Please set as in each comment In the above state, 10 new works will be downloaded from the official pixiv account, excluding the works tagged with R-18. I will explain in detail. id_search

id_search is the user id of the user you want to download. Go to the user's page and it's the last number in the url. InkedDesktop Screenshot 2020.12.31 - 21.22.03.74-1_LI.jpg https://www.pixiv.net/users/11 If there is like, it is 11. If you execute it after that, a separate folder for each user will be created in the img folder, and the images will be downloaded inside. This time, it will be downloaded in a folder called pixiv Secretariat (11).

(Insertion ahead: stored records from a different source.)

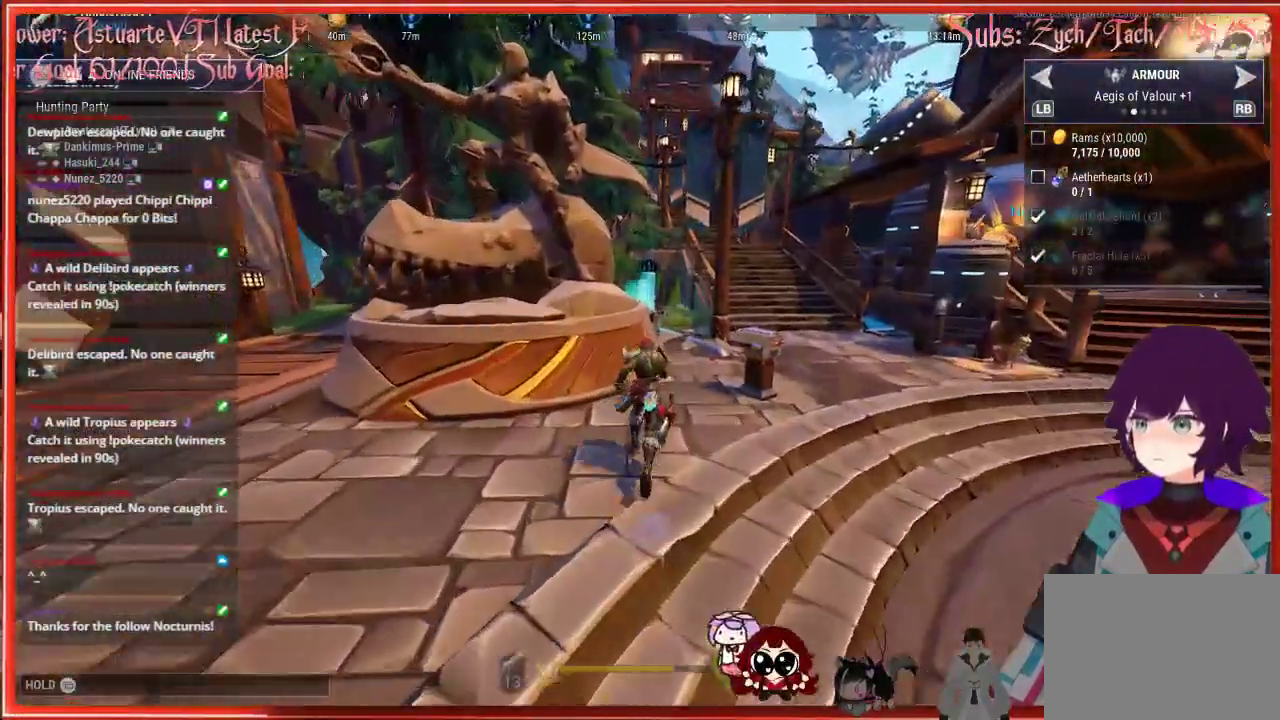
{"buttons": ["R2"], "left_stick": "up-right", "right_stick": "center", "events": [[233, "left_stick", "up-right"]]}
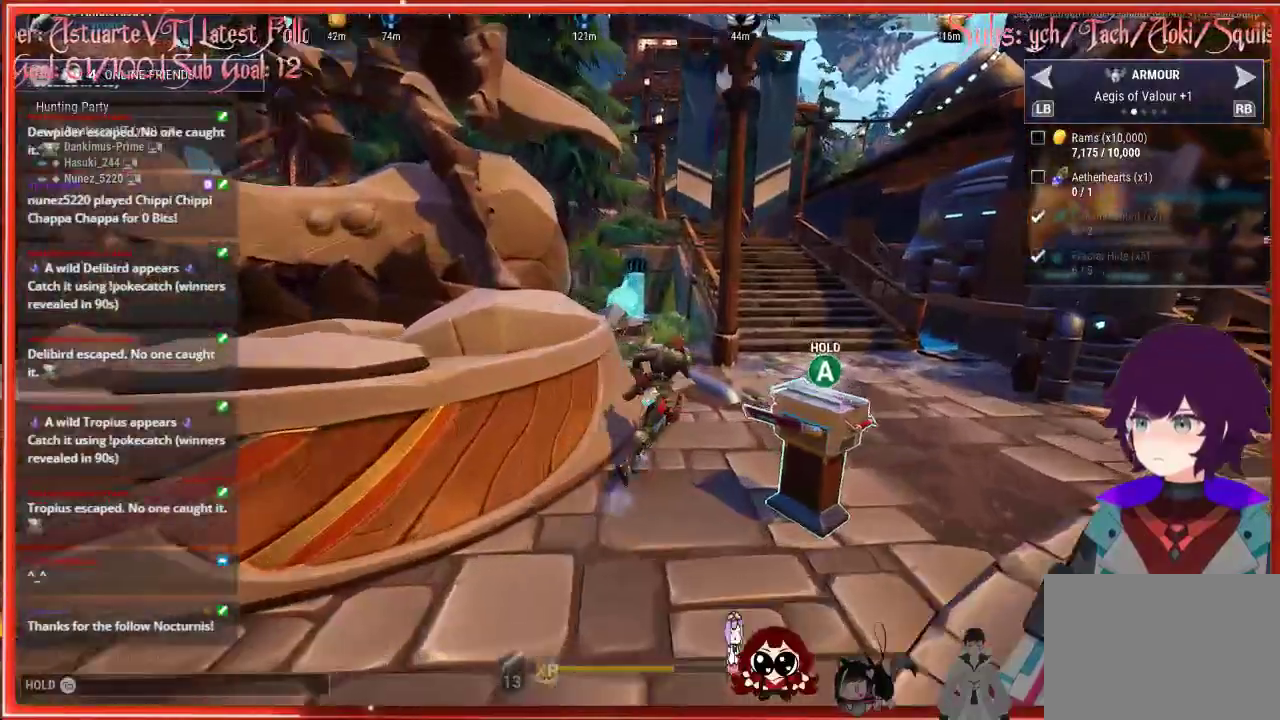
{"buttons": ["R2"], "left_stick": "up-right", "right_stick": "center", "events": []}
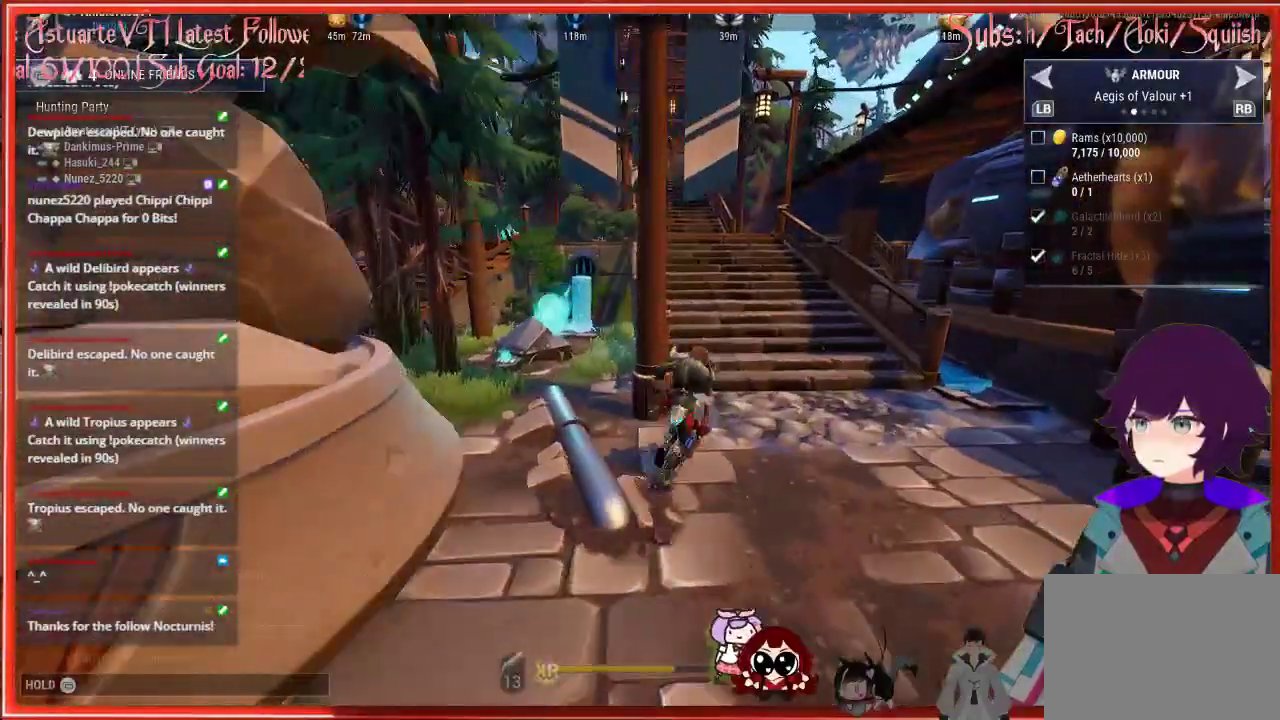
{"buttons": ["R2"], "left_stick": "up", "right_stick": "center", "events": [[233, "left_stick", "up"]]}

works This time, works = 10 is set, but 10 works (manga etc. are collectively counted as 1) will be downloaded in the order of newest. Images that have already been downloaded are also counted. If you do not want to limit the number of downloads, use a huge number such as works = 10000000000.

score score represents the number of bookmarks. In this score = 0, all works will be downloaded. For example, if scre = 100, works less than 100 will not be downloaded.

view view refers to the number of views. The operation is the same as score, and only works with that value or more are downloaded.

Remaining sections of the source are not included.